Mathematics as an Experimental Science

;; Mathematics as an experimental science

;; Beta-Bernoulli distribution / Machine Learning

;; I'm reading Kevin Murphy's Machine Learning: A Probabilistic Perspective.

;; As one of the exercises in chapter three, I've just proved that:

;; "For the Beta-Bernoulli model, the probability of the data is the
;; ratio of the normalizing constants of the prior distribution and
;; the posterior distribution". 

;; What I think this actually means is:

;; If you start with Coins which are biased, and the bias is chosen
;; uniformly (so that for instance a fair coin is just as likely as a
;; coin which comes up heads 1/3 of the time, or a coin which always
;; comes up heads).

;; And you pick out the fair ones by tossing them all 20 times, and
;; throw away all the ones that don't come up heads exactly 10 times
;; and tails 10 times.

;; Then, because your test has not quite guaranteed you fair coins,
;; but only coins which are quite a bit fairer than you started with:

;; You are ever so slightly more likely to see three heads (or three
;; tails) in three tosses than you would be if the coins were truly
;; fair.

;; In fact the bias is now the same as if the coins had been chosen
;; from the Beta(11,11) distribution.

;; And so the chances of getting three heads in a row is not, as you
;; might have naively expected, one in eight,

;; But rather B(14,11)/B(11,11), where B is the Beta function

;; And that works out to be G(14)G(11)G(22)/G(25)G(11)G(11), where G is the Gamma function.

;; And that is 13!10!21!/24!10!10!, where ! is the factorial function

;; And that is (11*12*13)/(22*23*24), where / and * need no introduction if you have got this far in the post.

;; And that is:

(/ (* 11 12 13) 22 23 24) ;-> 13/92

;; or 

(float (/ 13 92)) ; 0.14130434

;; Which is to say, slightly more than one in eight.

;; And I am inordinately pleased with myself, not for having proved
;; this result, which was easy, but for having worked out what the
;; mysterious squiggles in the book might actually mean in practice.

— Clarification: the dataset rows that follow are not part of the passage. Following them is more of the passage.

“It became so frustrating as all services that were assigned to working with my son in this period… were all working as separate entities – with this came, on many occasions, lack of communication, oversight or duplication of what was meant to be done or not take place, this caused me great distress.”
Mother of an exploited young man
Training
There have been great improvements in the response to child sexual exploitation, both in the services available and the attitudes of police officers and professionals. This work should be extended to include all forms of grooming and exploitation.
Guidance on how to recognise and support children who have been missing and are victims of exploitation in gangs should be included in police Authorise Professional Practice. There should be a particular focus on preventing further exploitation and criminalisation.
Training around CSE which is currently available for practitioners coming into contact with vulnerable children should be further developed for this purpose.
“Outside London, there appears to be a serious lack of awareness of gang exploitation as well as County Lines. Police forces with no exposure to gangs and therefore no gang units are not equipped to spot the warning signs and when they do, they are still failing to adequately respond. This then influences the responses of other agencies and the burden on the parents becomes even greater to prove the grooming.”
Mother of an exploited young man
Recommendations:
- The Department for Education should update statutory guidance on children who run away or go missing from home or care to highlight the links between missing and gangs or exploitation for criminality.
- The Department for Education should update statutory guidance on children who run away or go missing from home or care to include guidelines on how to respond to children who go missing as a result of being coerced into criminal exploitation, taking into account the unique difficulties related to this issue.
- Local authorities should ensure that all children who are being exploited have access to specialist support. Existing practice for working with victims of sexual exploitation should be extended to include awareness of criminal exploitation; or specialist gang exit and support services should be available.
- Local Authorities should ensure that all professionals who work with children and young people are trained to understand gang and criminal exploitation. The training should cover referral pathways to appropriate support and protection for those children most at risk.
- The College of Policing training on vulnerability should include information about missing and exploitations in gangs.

;; And it occurs to me that Mathematics is in fact an experimental
;; science, which makes definite predictions about physical things,
;; such as the movements of electrons in my computer when I type the
;; following things:

;;;;;;;;;;;;;;;;;;;;;;;;;;;;;;;;;;;;;;;;;;;;;;;;;;;;;;;;;;;;;;;;;;;;;;;;;;;;;;;;;;;;;;;;;;;;;;;;;;

;; Let us make coins with biases distributed uniformly between 0 and 1:

(defn make-coin []
  (let [theta (rand)]
    (fn [] (if (< (rand) theta) :h :t))))

;; Here is one:
(def a (make-coin))

;; Let us test it
(frequencies (for [i (range 20)] (a))) ;-> {:h 11, :t 9}

;; It is no good. To the scrapheap with it:
(ns-unmap *ns* 'a)

;; Let us instead make a large number of coins:
(def coins (for [i (range)] (make-coin)))

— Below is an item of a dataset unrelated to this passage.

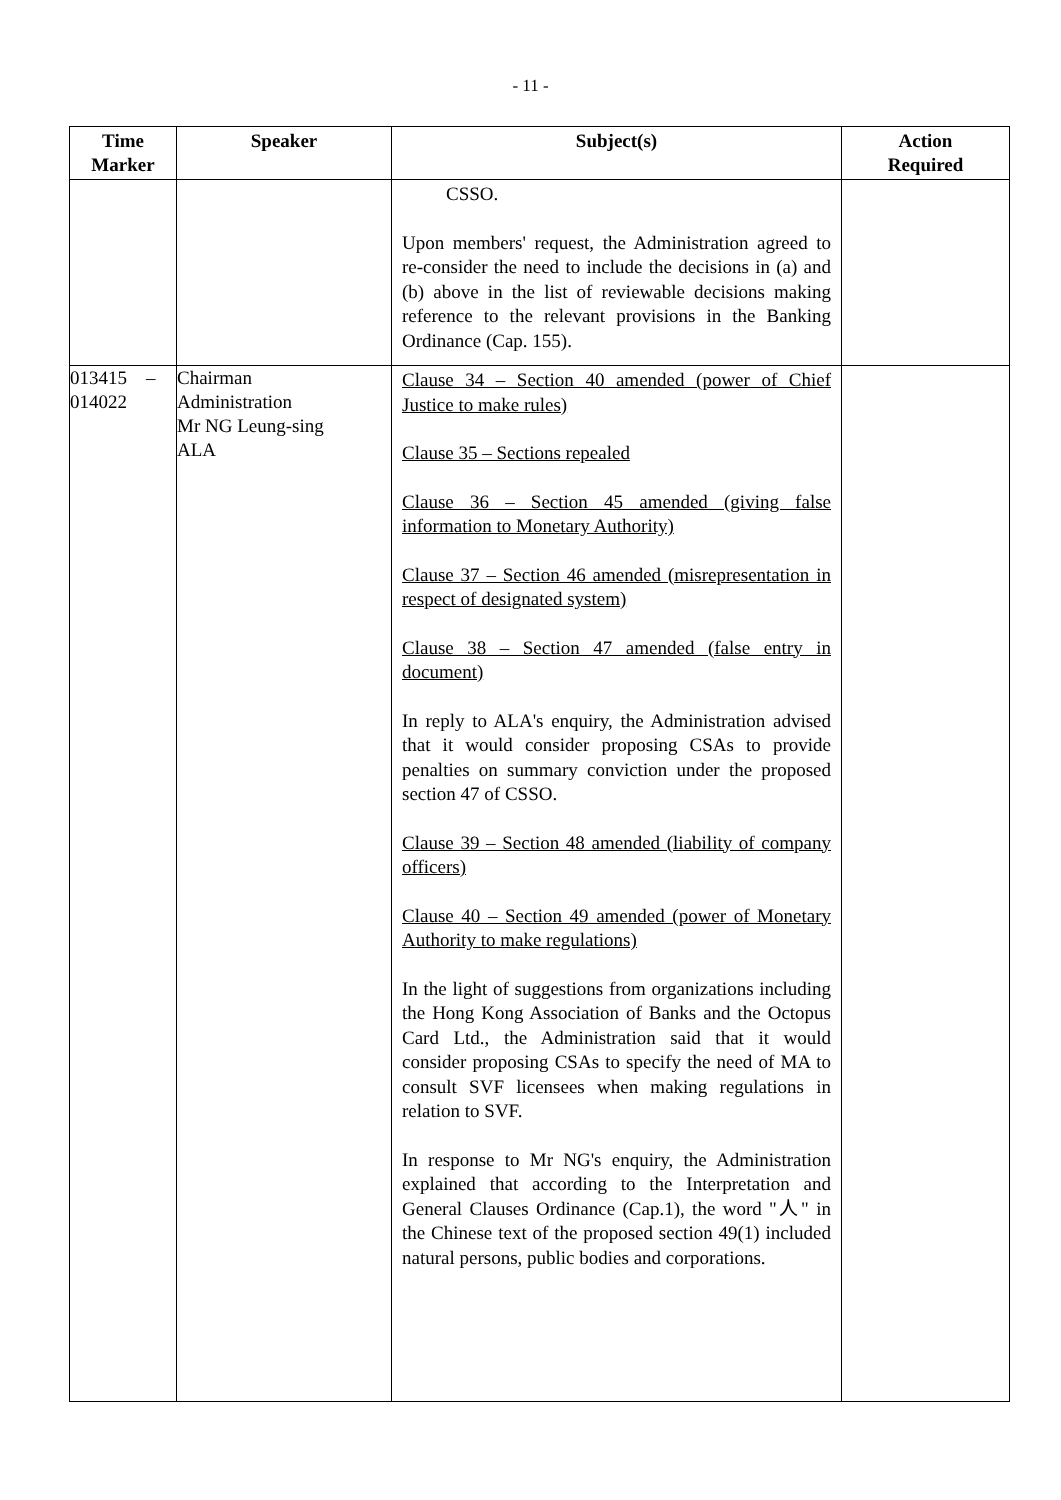- 11 -
| Time Marker | Speaker | Subject(s) | Action Required |
| --- | --- | --- | --- |
| | | CSSO. Upon members' request, the Administration agreed to re-consider the need to include the decisions in (a) and (b) above in the list of reviewable decisions making reference to the relevant provisions in the Banking Ordinance (Cap. 155). | |
| 013415 – 014022 | Chairman Administration Mr NG Leung-sing ALA | Clause 34 – Section 40 amended (power of Chief Justice to make rules) Clause 35 – Sections repealed Clause 36 – Section 45 amended (giving false information to Monetary Authority) Clause 37 – Section 46 amended (misrepresentation in respect of designated system) Clause 38 – Section 47 amended (false entry in document) In reply to ALA's enquiry, the Administration advised that it would consider proposing CSAs to provide penalties on summary conviction under the proposed section 47 of CSSO. Clause 39 – Section 48 amended (liability of company officers) Clause 40 – Section 49 amended (power of Monetary Authority to make regulations) In the light of suggestions from organizations including the Hong Kong Association of Banks and the Octopus Card Ltd., the Administration said that it would consider proposing CSAs to specify the need of MA to consult SVF licensees when making regulations in relation to SVF. In response to Mr NG's enquiry, the Administration explained that according to the Interpretation and General Clauses Ordinance (Cap.1), the word "人" in the Chinese text of the proposed section 49(1) included natural persons, public bodies and corporations. | |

;; And throw away all the ones that do not satisfy our criterion
(def fair-coins
  (filter (fn[coin] (= {:t 10 :h 10 } (frequencies (for [i (range 20)] (coin))))) coins))

;; Let us toss each of our fair coins three times:
(def results (for [coin fair-coins] (frequencies (for [i (range 3)] (coin)))))

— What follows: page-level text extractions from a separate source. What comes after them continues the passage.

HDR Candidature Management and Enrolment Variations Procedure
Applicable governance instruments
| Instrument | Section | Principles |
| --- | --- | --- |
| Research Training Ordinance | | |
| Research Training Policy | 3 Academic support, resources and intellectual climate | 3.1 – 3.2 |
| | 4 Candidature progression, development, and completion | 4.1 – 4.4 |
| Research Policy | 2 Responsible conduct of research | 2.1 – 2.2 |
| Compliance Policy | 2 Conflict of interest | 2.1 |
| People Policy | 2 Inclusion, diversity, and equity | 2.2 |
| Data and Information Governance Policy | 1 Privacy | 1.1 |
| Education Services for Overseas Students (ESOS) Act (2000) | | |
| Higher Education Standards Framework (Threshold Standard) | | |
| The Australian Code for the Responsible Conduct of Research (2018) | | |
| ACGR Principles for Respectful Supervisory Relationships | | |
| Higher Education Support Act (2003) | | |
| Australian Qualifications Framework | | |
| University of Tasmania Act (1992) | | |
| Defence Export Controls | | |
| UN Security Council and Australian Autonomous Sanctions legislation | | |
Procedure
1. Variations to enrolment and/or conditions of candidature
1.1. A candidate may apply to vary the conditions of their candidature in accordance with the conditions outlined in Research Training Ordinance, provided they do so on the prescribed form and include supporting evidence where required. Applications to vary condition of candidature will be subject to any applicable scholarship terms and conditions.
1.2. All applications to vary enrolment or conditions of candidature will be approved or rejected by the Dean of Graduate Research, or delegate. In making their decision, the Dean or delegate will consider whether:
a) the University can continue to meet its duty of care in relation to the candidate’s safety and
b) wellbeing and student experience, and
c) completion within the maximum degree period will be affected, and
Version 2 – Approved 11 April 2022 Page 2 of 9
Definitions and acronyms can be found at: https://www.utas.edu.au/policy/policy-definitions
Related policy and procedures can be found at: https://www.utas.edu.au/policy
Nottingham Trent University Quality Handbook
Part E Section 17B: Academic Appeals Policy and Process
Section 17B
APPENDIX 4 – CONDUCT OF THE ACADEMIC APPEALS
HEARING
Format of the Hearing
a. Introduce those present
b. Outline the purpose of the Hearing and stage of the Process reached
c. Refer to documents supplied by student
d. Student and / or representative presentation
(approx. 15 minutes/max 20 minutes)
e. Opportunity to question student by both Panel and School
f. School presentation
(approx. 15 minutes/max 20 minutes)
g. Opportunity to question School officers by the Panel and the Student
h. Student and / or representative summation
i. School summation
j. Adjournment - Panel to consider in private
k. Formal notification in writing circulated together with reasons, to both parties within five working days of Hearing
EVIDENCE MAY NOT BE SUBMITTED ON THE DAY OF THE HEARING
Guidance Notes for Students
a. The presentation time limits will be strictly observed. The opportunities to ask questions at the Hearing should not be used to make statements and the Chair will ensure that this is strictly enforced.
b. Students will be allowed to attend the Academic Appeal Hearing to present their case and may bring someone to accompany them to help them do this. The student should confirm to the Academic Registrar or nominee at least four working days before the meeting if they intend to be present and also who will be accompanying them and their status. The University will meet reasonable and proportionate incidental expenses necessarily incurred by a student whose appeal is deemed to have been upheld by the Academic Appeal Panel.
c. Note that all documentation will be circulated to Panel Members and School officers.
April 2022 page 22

;; And add up all the results
(def collected-results (drop 1 (reductions (fn[m f] (assoc m f (inc (get m f 0)))) {} results)))

;; And calculate the empirical distribution of those results:
(def empirical-distribution (map 
                             (fn[m] [(float (/ (m {:h 3} 0) (reduce + (vals m))))
                                     (float (/ (m {:t 3} 0) (reduce + (vals m))))])
                             collected-results))

;; It does seem to me that after a while, these numbers settle down to something near 14%
(doseq [e empirical-distribution] (println e))